On Fractional Generalizations of the Logistic Map and their Applications
Mark Edelman
TL;DR
The paper surveys fractional generalizations of the logistic map, focusing on Caputo-based fractional maps (FLM) and fractional difference maps (FDLM), and proposes a unified framework (GFLM) to capture power-law memory via Volterra-type kernels. It analyzes fixed points, asymptotic periodicity, stability, CBTT phenomena, and the convergence rates of trajectories, showing that asymptotic behavior preserves key logistic-map features while memory introduces rich finite-time dynamics and slow convergence. The work also documents Feigenbaum-like universality in fractional maps, derives exact and asymptotic bifurcation structures, and illustrates applications spanning biology, economics, memristors, image encryption, and even longevity modeling. Overall, the study demonstrates that memory-encoded fractional maps extend the classical logistic map with practically relevant dynamics, enabling refined modeling of real-world systems exhibiting power-law memory and cascade-type bifurcations.
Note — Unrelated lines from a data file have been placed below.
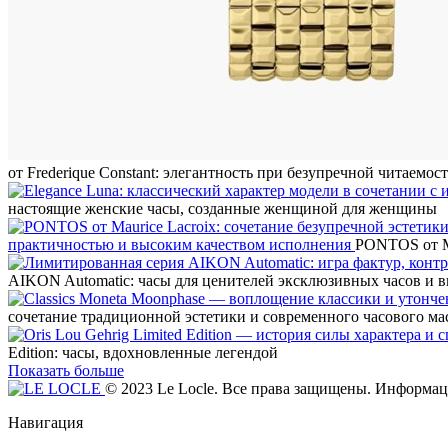
от Frederique Constant: элегантность при безупречной читаемос
настоящие женские часы, созданные женщиной для женщины
практичностью и высоким качеством исполнения
PONTOS от Ma
AIKON Automatic: часы для ценителей эксклюзивных часов и 
сочетание традиционной эстетики и современного часового ма
Edition: часы, вдохновленные легендой
Показать больше
© 2023 Le Locle. Все права защищены. Информаци
Навигация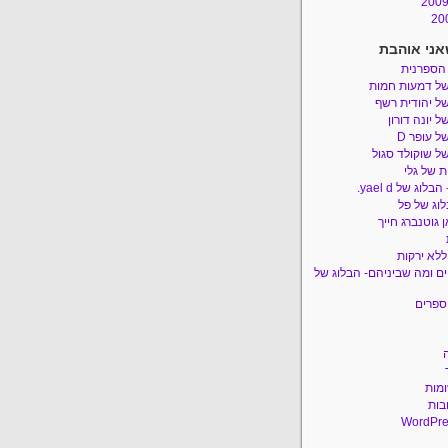
אני אוהבת
 הספרנית
של דמעות חמות
ל יהודית רשף
ל יונה דורון
ל עופר D
ל שוקולד סגול
 של גלי
לוג של yael d.
לוג של פל
 גוטנברג חייך
ללא ירקות
ם ומה שביניהם- הבלוג של
ספרים
ומות
בות
WordPre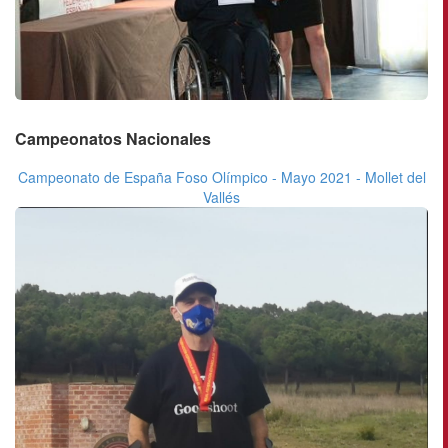
Campeonatos Nacionales
Campeonato de España Foso Olímpico - Mayo 2021 - Mollet del
Vallés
The results have implications for both theoretical understanding of nonlinear systems with memory and diverse applied domains where history-dependent dynamics are essential.
Abstract
The regular logistic map was introduced in 1960s, served as an example of a complex system, and was used as an instrument to demonstrate and investigate the period doubling cascade of bifurcations scenario of transition to chaos. In this paper, we review various fractional generalizations of the logistic map and their applications.